Print every one of the records below, line for line, with nothing changed.

---- Records to use

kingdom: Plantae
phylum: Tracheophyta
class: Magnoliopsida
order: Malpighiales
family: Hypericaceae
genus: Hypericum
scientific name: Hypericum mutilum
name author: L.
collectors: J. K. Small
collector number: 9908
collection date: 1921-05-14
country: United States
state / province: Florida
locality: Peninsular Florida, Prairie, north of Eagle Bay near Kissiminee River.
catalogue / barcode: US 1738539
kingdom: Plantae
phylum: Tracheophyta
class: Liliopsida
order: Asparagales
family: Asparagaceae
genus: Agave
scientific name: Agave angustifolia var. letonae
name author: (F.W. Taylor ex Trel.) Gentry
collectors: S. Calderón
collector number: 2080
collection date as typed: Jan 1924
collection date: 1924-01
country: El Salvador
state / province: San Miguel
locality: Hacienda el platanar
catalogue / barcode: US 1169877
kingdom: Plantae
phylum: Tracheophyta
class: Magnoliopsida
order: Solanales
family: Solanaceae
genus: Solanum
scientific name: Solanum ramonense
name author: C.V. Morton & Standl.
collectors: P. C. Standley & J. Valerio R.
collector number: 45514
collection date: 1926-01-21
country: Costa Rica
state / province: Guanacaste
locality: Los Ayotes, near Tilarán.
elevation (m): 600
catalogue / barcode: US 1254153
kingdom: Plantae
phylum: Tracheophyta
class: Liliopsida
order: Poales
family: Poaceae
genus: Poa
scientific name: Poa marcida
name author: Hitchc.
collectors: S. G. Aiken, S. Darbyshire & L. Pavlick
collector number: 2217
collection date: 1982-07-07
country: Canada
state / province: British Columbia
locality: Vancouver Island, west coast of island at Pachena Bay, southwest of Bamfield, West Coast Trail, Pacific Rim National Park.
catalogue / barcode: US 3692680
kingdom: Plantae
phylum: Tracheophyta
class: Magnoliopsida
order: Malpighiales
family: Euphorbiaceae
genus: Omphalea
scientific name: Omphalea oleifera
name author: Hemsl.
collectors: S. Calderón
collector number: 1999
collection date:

--------

> _Result_
kingdom: Plantae
phylum: Tracheophyta
class: Magnoliopsida
order: Malpighiales
family: Hypericaceae
genus: Hypericum
scientific name: Hypericum mutilum
name author: L.
collectors: J. K. Small
collector number: 9908
collection date: 1921-05-14
country: United States
state / province: Florida
locality: Peninsular Florida, Prairie, north of Eagle Bay near Kissiminee River.
catalogue / barcode: US 1738539
kingdom: Plantae
phylum: Tracheophyta
class: Liliopsida
order: Asparagales
family: Asparagaceae
genus: Agave
scientific name: Agave angustifolia var. letonae
name author: (F.W. Taylor ex Trel.) Gentry
collectors: S. Calderón
collector number: 2080
collection date as typed: Jan 1924
collection date: 1924-01
country: El Salvador
state / province: San Miguel
locality: Hacienda el platanar
catalogue / barcode: US 1169877
kingdom: Plantae
phylum: Tracheophyta
class: Magnoliopsida
order: Solanales
family: Solanaceae
genus: Solanum
scientific name: Solanum ramonense
name author: C.V. Morton & Standl.
collectors: P. C. Standley & J. Valerio R.
collector number: 45514
collection date: 1926-01-21
country: Costa Rica
state / province: Guanacaste
locality: Los Ayotes, near Tilarán.
elevation (m): 600
catalogue / barcode: US 1254153
kingdom: Plantae
phylum: Tracheophyta
class: Liliopsida
order: Poales
family: Poaceae
genus: Poa
scientific name: Poa marcida
name author: Hitchc.
collectors: S. G. Aiken, S. Darbyshire & L. Pavlick
collector number: 2217
collection date: 1982-07-07
country: Canada
state / province: British Columbia
locality: Vancouver Island, west coast of island at Pachena Bay, southwest of Bamfield, West Coast Trail, Pacific Rim National Park.
catalogue / barcode: US 3692680
kingdom: Plantae
phylum: Tracheophyta
class: Magnoliopsida
order: Malpighiales
family: Euphorbiaceae
genus: Omphalea
scientific name: Omphalea oleifera
name author: Hemsl.
collectors: S. Calderón
collector number: 1999
collection date:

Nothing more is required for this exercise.